Thursday, August 5, 2010: 10:30 AM
Springs H & I
Renae E. Moran , Plant, Soil and Environmental Sciences, Highmoor Farm, Wayne, ME
‘Honeycrisp’ apples were harvested at starch indices of 2 to 4 and 5 to 7 from two orchards in 2008 and 2009.  Fruit were harvested on two different dates to get fruit at different stages of maturity in 2008.  In 2009, ethephon was applied to trees to get fruit at two different stages of maturity on the same date.  Fruit were preconditioned at 16 to 22 ºC for 7 days and then put in cold storage at 1 ºC with unconditioned fruit until Dec. 2008 or Jan. 2009.  With the early stage of maturity in 2008, preconditioning did not reduce soft scald incidence (SSI) which was 22% in fruit from Orchard 1 and 2% from Orchard 2.  SSI in fruit from Orchard 1 with the later fruit maturity was 35% and this was reduced to 1% by preconditioning.  SSI remained low in fruit from Orchard 2 with the later maturity.

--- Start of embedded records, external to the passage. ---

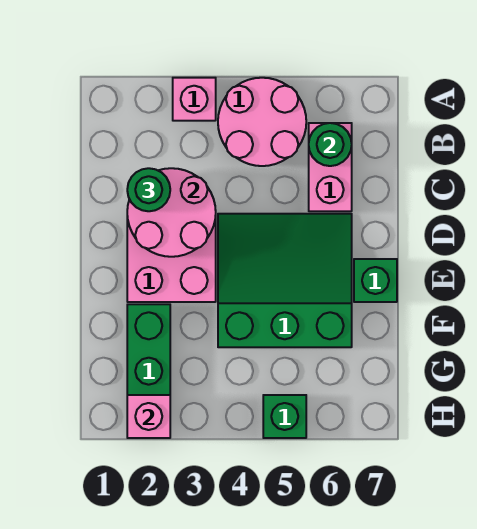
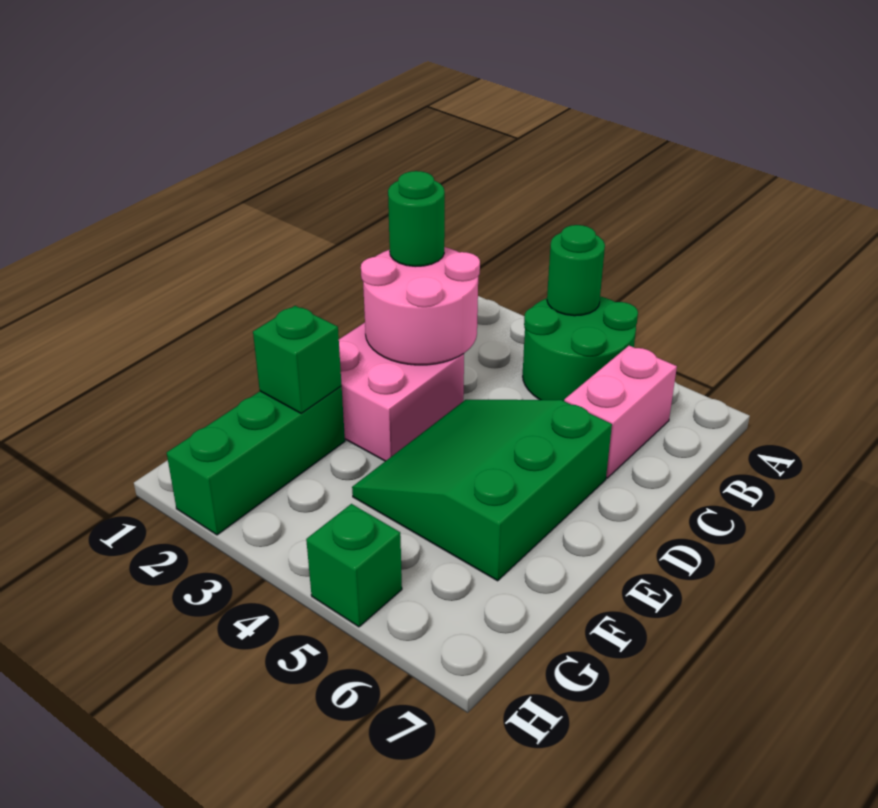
pink 1x1 brick [173,78,216,121] -> none
pink 2x2 round brick [218,78,306,166] -> green 2x2 round brick [523,296,638,401]
green 1x1 round brick [309,123,352,166] -> green 1x1 round brick moved to [547,225,605,316]
green 3x3 slope [218,214,352,347] -> green 3x3 slope turned to [352,400,612,581]
green 1x1 brick [354,259,397,302] -> green 1x1 brick moved to [253,306,342,413]
pink 1x1 brick [127,395,170,438] -> none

In 2008, soggy breakdown incidence (SBI) was 2% in the unconditioned fruit and was increased to 16% by preconditioning with fruit at the earlier stage of maturity with both orchards.  With later maturity, SBI was similarly increased by preconditioning in fruit from Orchard 2, but not with Orchard 1 which had very low incidence, <1%.  In 2009, very little soft scald or soggy breakdown, <2%, occurred with either stage of maturity in unconditioned fruit.  SSI and SBI were increased to 8% and 5% respectively, by preconditioning fruit at the earlier stage of maturity, but not the later stage and only in fruit from Orchard 1.  SSI and SBI in fruit from Orchard 2 was unaffected by preconditioning.  In some cases, preconditioning ‘Honeycrisp’ apples at an early stage of maturity increased incidence of soft scald and soggy breakdown.